To perform quantitative analyses of the brain tissue structures, tissue sections were immunostained with antibodies against CD31 (i.e., a marker of endothelial cells and angiogenesis), MAP2 (i.e., a marker of neuronal dendrites), SMI31 (i.e., a marker of neuronal axons), VEGF and TGF-β (Supplementary Table 1), and counted as previously described9,47. Briefly, seven randomly chosen non-overlapping high-power fields (630 × ) at the level of either the anterior commissure of the sham-operated or the ischemic cortex in the MCA territory were examined. Data were acquired from stereotaxically identical 0.03-mm3 regions of interest (ROIs). Successively, three-dimensional reconstructions and z-sections collected at 0.15-μm z-intervals were created and automatically quantified in a blinded fashion as the intensity of the total immunoreactive structure volumes (immunoreactive volume/examined ROI volume) using the IMARIS imaging software (BitplaneAG, Zurich, Switzerland)9,47,48,49. Finally, the results were confirmed in either three or four independent samples (N > 21–28).

Cell counting protocol

To determine the frequency of cells positive for SSEA-3 and TGF-β, seven randomly chosen non-overlapping high-power fields (630×) at the level of either the anterior commissure of the sham-operated or the ischemic cortex (i.e., the border area between the ischemic core and the penumbra) were examined at 10 and 28 days after cerebral ischemia (N = 21)35,36.

Flow cytometric analysis

PBMCs were gated and analysed by a flow cytometer (On-chip Biotechnologies Co., Ltd, Japan). While 2500 cells were analysed in each experiment of PBMCs, the data were assessed using the On-Chip Flow version 1.7.9 program.

Sensorimotor assessment

Sensorimotor assessments were performed at 0, 1, 4, 7, 10 (i.e., 3 days after administration), 14 (i.e., 7 days after administration), 21 (i.e., 14 days after administration), and 28 days (i.e., 21 days after administration) after cerebral ischemia using the corner test9,33. Analyses of the therapeutic effects were conducted by an investigator blinded to the therapeutic information.

Statistical analyses

All data are presented as the mean ± standard deviation (SD).
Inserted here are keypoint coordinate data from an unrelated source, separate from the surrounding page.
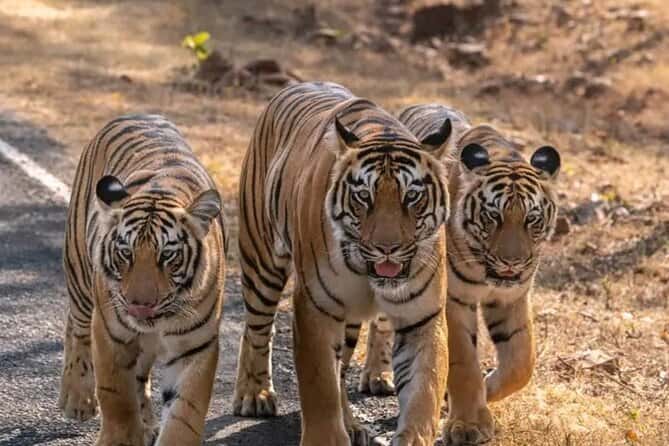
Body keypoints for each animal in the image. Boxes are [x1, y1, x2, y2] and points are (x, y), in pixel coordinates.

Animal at [58, 114, 226, 446]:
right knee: (76, 328)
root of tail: (137, 114)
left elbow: (185, 413)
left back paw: (147, 424)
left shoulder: (196, 347)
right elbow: (116, 395)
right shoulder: (111, 334)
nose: (140, 304)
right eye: (126, 252)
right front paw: (120, 438)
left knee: (140, 376)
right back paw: (77, 399)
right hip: (80, 275)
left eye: (168, 256)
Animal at [233, 82, 453, 446]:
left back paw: (350, 424)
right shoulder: (315, 309)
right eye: (364, 196)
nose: (387, 248)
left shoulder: (421, 317)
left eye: (412, 196)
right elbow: (320, 385)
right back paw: (254, 395)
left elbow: (425, 390)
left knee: (341, 367)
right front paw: (325, 436)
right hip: (261, 261)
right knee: (257, 329)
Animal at [356, 104, 561, 445]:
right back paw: (376, 376)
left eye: (532, 219)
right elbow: (464, 361)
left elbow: (521, 362)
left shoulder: (512, 298)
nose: (513, 263)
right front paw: (468, 424)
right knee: (381, 323)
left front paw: (486, 391)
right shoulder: (453, 300)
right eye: (493, 216)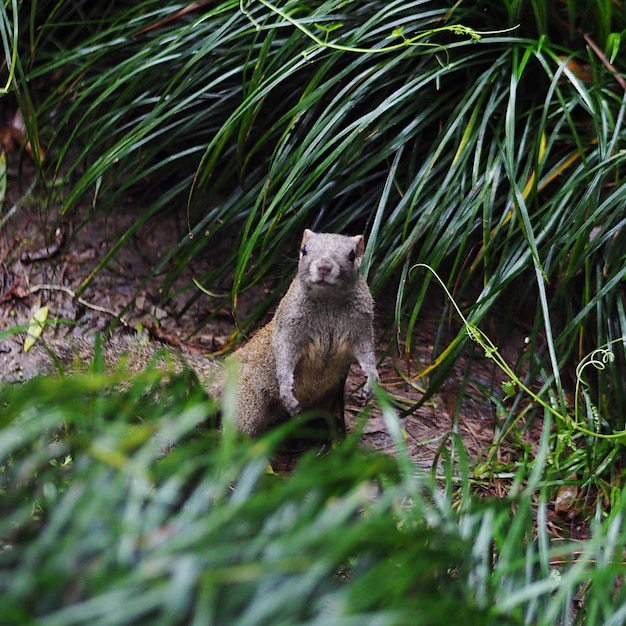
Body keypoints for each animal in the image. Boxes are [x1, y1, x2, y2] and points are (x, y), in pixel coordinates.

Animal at [0, 228, 376, 434]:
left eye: (351, 254)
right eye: (304, 250)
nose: (323, 267)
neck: (328, 304)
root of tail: (222, 375)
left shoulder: (362, 324)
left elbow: (366, 352)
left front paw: (372, 380)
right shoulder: (289, 325)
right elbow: (283, 353)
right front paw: (287, 385)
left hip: (331, 398)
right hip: (251, 402)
Differences in the parameters were evaluated using either a one-way or a two-way ANOVA followed by either the Dunnett or Bonferroni’s post hoc tests or the unpaired t-test. All statistical analyses were performed using IBM SPSS Statistics for Windows, Version 25.0 (Armonk, NY, USA). All tests were considered statistically significant at a P value < 0.05.